Si les cadres et les femmes semblent sortir gagnants, il n’en est pas de même pour tous. Certains actifs seront pénalisés par la nouvelle réforme de la retraite. En effet, ceux étant nés après 1975 devront faire 43 ans de carrière professionnelle pour prétendre à une retraite à taux plein.

De même, les actifs ayant commencé à travailler tôt ainsi que ceux ayant eu une carrière en pointillés ne peuvent pas partir avant 67 ans pour bénéficier du taux plein, soit l’âge du taux plein automatique. Ils devront donc renoncer à une partie de leur retraite en partant un à deux ans plus tard.

C’est également le cas de la génération née dans les années 90 qui partirait à un âge moyen plus élevé (64 ans et 7 mois), mais avec un gain de 20 % supérieur de leur pension. Il en va de même pour la génération 2000 qui pourrait prétendre à une retraite à 65 ans et 2 mois.

En tout et pour tout, une étude a démontré qu’un cinquième des assurés seraient perdants.
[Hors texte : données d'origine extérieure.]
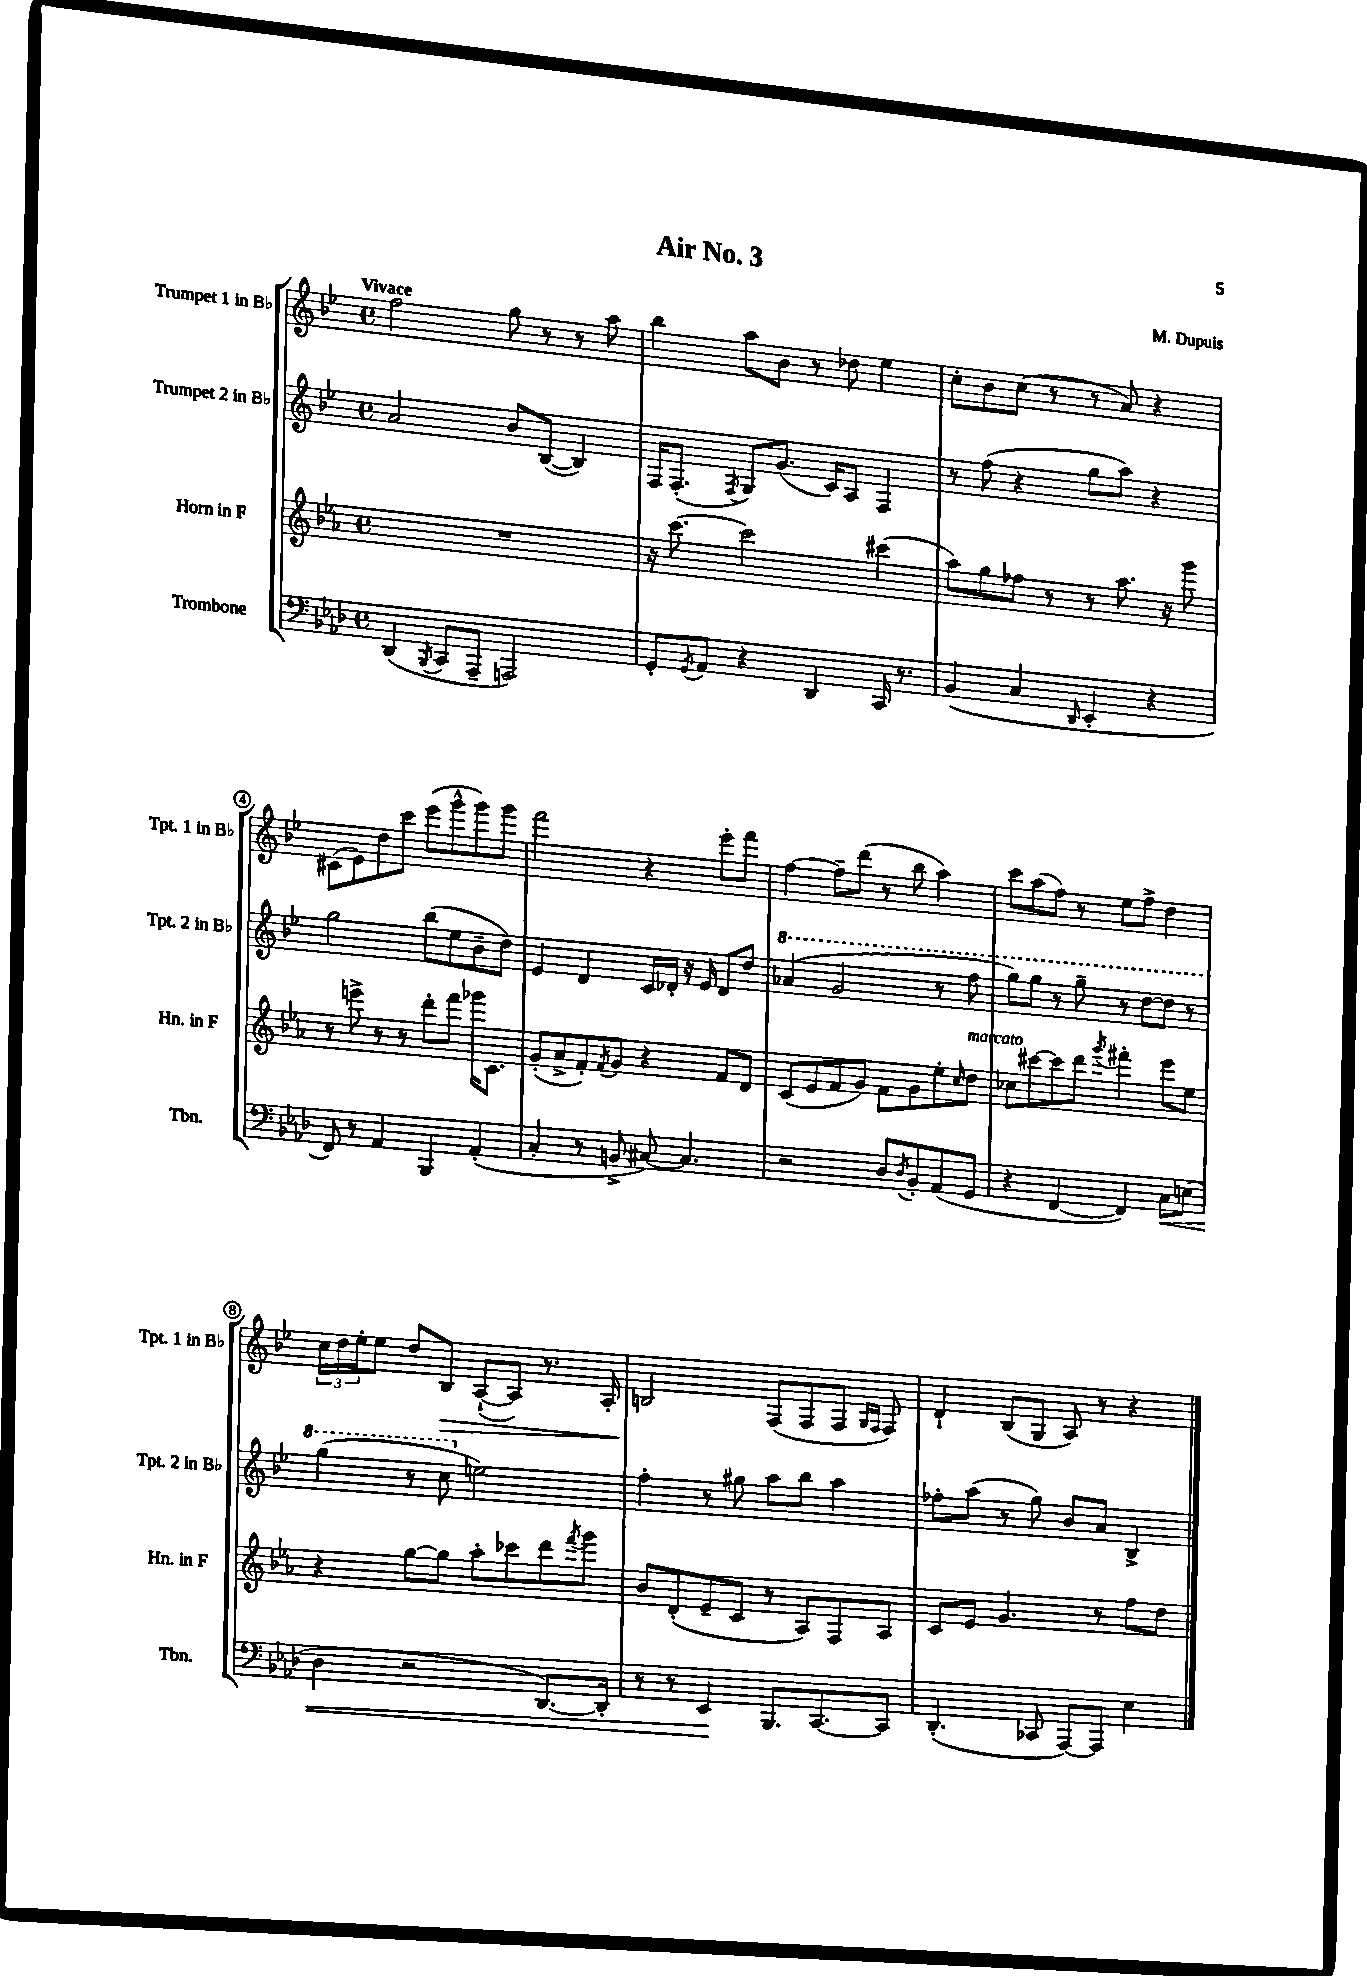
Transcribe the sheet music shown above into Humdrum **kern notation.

**kern	**dynam	**kern	**kern	**kern	**dynam
*part4	*part4	*part3	*part2	*part1	*part1
*staff4	*staff4	*staff3	*staff2	*staff1	*staff1
*I"Trombone	*	*I"Horn in F	*I"Trumpet 2 in B♭	*I"Trumpet 1 in B♭	*
*I'Tbn.	*	*I'Hn. in F	*I'Tpt. 2 in B♭	*I'Tpt. 1 in B♭	*
*clefF4	*	*clefG2	*clefG2	*clefG2	*
*k[b-e-a-d-]	*	*k[b-e-a-]	*k[b-e-]	*k[b-e-]	*
*M4/4	*	*M4/4	*M4/4	*M4/4	*
*met(c)	*	*met(c)	*met(c)	*met(c)	*
=1	=1	=1	=1	=1	=1
!	!	!	!	!LO:TX:a:B:t=Vivace	!
(4DD-/	.	1r	2a/	2ff\	.
8qBBB-/	.	.	.	.	.
8CC/L	.	.	.	.	.
8AAA-~/J	.	.	.	.	.
2AAAn/)	.	.	8b-/L	8gg\	.
.	.	.	([8B-/J	8r	.
.	.	.	4B-/])	8r	.
.	.	.	.	8aa\	.
=2	=2	=2	=2	=2	=2
8GG'/L	.	16r	16F/KL	4bb-\	.
.	.	[8.ccc\	(8.F'/J	.	.
8qGG/	.	.	.	.	.
8AA-/J	.	.	.	.	.
.	.	.	8qF/	.	.
4r	.	2ccc\]	8G/L)	8aa\L	.
.	.	.	(8.g/J	8b-\J	.
4DD-/	.	.	.	8r	.
.	.	.	16c/KL)	.	.
.	.	.	8A/J	8dd-X\	.
16CC/	.	(4ccc#X\	4F/	4ee-\	.
8.r	.	.	.	.	.
=3	=3	=3	=3	=3	=3
(4BB-/	.	8aa-\L)	8r	8cc'\L	.
.	.	8gg\	(8ff\	8b-\	.
4C/	.	8ff-X\J	4r	(8cc\J	.
.	.	8r	.	8r	.
16qqDD-/	.	.	.	.	.
4EE-'/	.	8r	8gg\L	8r	.
.	.	8.aa-\	8aa\J)	8a/)	.
4r	.	.	4r	4r	.
.	.	16r	.	.	.
.	.	8ggg\	.	.	.
!!LO:LB:g=z
=4	=4	=4	=4	=4	=4
8FF/)	.	8r	2gg\	(8c#X\L	.
8r	.	8eeen^\	.	8e-\)	.
4AA-/	.	8r	.	8dd\	.
.	.	8r	.	8ccc\J	.
4BBB-/	.	8ddd'\L	(8bb-\L	(8eee-\L	.
.	.	8fff\J	8ee-\	8ggg^^\	.
(4AA-'/	.	16ggg-X\KL	8b-~\	8ggg\)	.
.	.	8.c\J	.	.	.
.	.	.	8dd\J)	8ggg\J	.
=5	=5	=5	=5	=5	=5
4C'/	.	(8g'/L	4e-/	2fff\	.
.	.	8a-^/	.	.	.
8r	.	8f'/)	4d/	.	.
.	.	8qf/	.	.	.
8BBn^/	.	8g/J	.	.	.
[8C#X/)	.	4r	16c/LL	4r	.
.	.	.	16d-X'/JJ	.	.
4.C#/]	.	.	16r	.	.
.	.	.	16e-/	.	.
.	.	8f/L	8d-/L	8eee-'\L	.
.	.	8d/J	8dd/J	8fff\J	.
=6	=6	=6	=6	=6	=6
*	*	*	*8va	*	*
2r	.	(8c/L	(4aa-X/	[4ff\	.
.	.	8e-/	.	.	.
.	.	8f/	2gg/	8ff~\L]	.
.	.	8g/J)	.	(8ddd\J	.
8D-/L	.	8f\L	.	8r	.
8qD-/	.	.	.	.	.
8BB-'/	.	8g\	.	8bb-\	.
(8AA-/	.	8ee-'\	8r	4aa\)	.
.	.	16qqcc/	.	.	.
!	!	!LO:TX:a:i:t=marcato	!	!	!
8GG/J	.	8dd\J	8fff\	.	.
=7	=7	=7	=7	=7	=7
4r	.	8cc-X\L	8ggg\L)	8ccc\L	.
.	.	[8ccc#X\	8ggg\J	(8aa\	.
[4FF/	.	8ccc#\]	8r	8ff\J)	.
.	.	8ddd\J	8ggg~\	8r	.
.	.	8qggg/	.	.	.
4FF/])	.	4fff#X'\	8r	8ee-\L	.
.	.	.	[8ddd\L	8ff^\J	.
!	!LO:HP:b	!	!	!	!
8C\L	<	8eee-\L	8ddd\J]	4dd\	.
(8En\J	.	8ee-\J	8r	.	.
!!LO:LB:g=z
=8	=8	=8	=8	=8	=8
4D-\	.	4r	(4ggg\	24cc\LL	.
.	.	.	.	24dd\	.
.	.	.	.	24ee-'\J	.
.	.	.	.	8ee-\J	.
2r	.	[8gg\L	8r	8dd/L	.
!	!	!	!	!	!LO:HP:b
.	.	8gg\J]	8ccc\	8B-/J	>
*	*	*	*X8va	*	*
.	.	8aa-'\L	2een\)	([8A`/L	.
.	.	8ccc-X\	.	8A/J])	.
[8.DD-/L)	.	8ddd\	.	8.r	.
.	.	8qfff/	.	.	.
.	.	8ggg\J	.	.	.
16DD-'/Jk]	.	.	.	16A'/	.
=9	=9	=9	=9	=9	=9
8r	.	8b-/L	4ff'\	2Bn/	.
8r	.	(8d'/	.	.	.
4EE-/	.	8e-~/	8r	.	.
.	.	8c/J	8gg#X\	.	.
8.BBB-/L	[	8r	8aa\L	(8F/L	]
.	.	8A-/L)	8bb-\J	8F/	.
[8.CC/	.	.	.	.	.
.	.	8F/	4aa\	8F/J	.
.	.	.	.	16qqG/LL	.
.	.	.	.	16qqF/JJ	.
8CC/J]	.	8A-/J	.	8F/)	.
=10	=10	=10	=10	=10	=10
(4.DD-'/	.	8c/L	8ff-X'\L	4d`/	.
.	.	8e-/J	(8aa\J	.	.
.	.	4.g/	8r	(8B-/L	.
8CC-X/	.	.	8gg\)	8G/J	.
[8AAA-/L)	.	.	8b-/L	8A/)	.
8AAA-/J]	.	8r	8a/J	8r	.
4E-\	.	8ff\L	4B-^/	4r	.
.	.	8dd\J	.	.	.
==	==	==	==	==	==
*-	*-	*-	*-	*-	*-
Inaptitude, invalidité et pénibilité

Qu’en est-il pour les cas particuliers existant déjà dans le système actuel ? Dans certains cas précis, un départ à la retraite anticipée pourra être mis en place. Le nouveau système de retraite proposé par la réforme prévoit en effet un aménagement en cas d’invalidité, pénibilité ou inaptitude.

Pour les actifs concernés, la retraite à taux plein pourra être obtenue avant l’âge d’équilibre en justifiant l’une de ces situations. En d’autres termes, la réforme de la retraite ne devrait pas impacter la retraite de cette catégorie d’actifs.